## TASK TO CARRY OUT
The records should be copied out again with no alteration.

## DATASET EXCERPTS
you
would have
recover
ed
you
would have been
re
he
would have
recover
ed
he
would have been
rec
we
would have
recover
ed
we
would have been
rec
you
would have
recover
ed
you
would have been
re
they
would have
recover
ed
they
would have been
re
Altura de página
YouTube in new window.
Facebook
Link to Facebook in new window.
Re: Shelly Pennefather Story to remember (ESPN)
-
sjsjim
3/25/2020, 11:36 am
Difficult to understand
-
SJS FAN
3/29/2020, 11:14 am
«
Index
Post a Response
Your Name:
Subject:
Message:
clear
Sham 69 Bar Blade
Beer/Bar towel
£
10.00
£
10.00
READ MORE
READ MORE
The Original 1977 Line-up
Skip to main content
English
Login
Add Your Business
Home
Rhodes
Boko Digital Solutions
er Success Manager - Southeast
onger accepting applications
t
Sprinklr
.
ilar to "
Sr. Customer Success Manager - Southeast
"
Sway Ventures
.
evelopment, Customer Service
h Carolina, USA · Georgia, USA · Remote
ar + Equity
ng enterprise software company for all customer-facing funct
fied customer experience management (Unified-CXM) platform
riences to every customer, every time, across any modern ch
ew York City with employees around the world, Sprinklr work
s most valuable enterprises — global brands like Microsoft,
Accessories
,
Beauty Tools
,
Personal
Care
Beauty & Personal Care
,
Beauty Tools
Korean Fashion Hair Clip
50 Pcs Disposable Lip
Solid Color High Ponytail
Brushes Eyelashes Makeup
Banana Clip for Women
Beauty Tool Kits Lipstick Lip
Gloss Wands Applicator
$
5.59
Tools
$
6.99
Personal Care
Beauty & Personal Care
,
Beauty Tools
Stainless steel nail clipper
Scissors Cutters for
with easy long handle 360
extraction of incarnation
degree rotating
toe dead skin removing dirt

## EXERCISE SOLUTION
you
would have
recover
ed
you
would have been
re
he
would have
recover
ed
he
would have been
rec
we
would have
recover
ed
we
would have been
rec
you
would have
recover
ed
you
would have been
re
they
would have
recover
ed
they
would have been
re
Altura de página
YouTube in new window.
Facebook
Link to Facebook in new window.
Re: Shelly Pennefather Story to remember (ESPN)
-
sjsjim
3/25/2020, 11:36 am
Difficult to understand
-
SJS FAN
3/29/2020, 11:14 am
«
Index
Post a Response
Your Name:
Subject:
Message:
clear
Sham 69 Bar Blade
Beer/Bar towel
£
10.00
£
10.00
READ MORE
READ MORE
The Original 1977 Line-up
Skip to main content
English
Login
Add Your Business
Home
Rhodes
Boko Digital Solutions
er Success Manager - Southeast
onger accepting applications
t
Sprinklr
.
ilar to "
Sr. Customer Success Manager - Southeast
"
Sway Ventures
.
evelopment, Customer Service
h Carolina, USA · Georgia, USA · Remote
ar + Equity
ng enterprise software company for all customer-facing funct
fied customer experience management (Unified-CXM) platform
riences to every customer, every time, across any modern ch
ew York City with employees around the world, Sprinklr work
s most valuable enterprises — global brands like Microsoft,
Accessories
,
Beauty Tools
,
Personal
Care
Beauty & Personal Care
,
Beauty Tools
Korean Fashion Hair Clip
50 Pcs Disposable Lip
Solid Color High Ponytail
Brushes Eyelashes Makeup
Banana Clip for Women
Beauty Tool Kits Lipstick Lip
Gloss Wands Applicator
$
5.59
Tools
$
6.99
Personal Care
Beauty & Personal Care
,
Beauty Tools
Stainless steel nail clipper
Scissors Cutters for
with easy long handle 360
extraction of incarnation
degree rotating
toe dead skin removing dirt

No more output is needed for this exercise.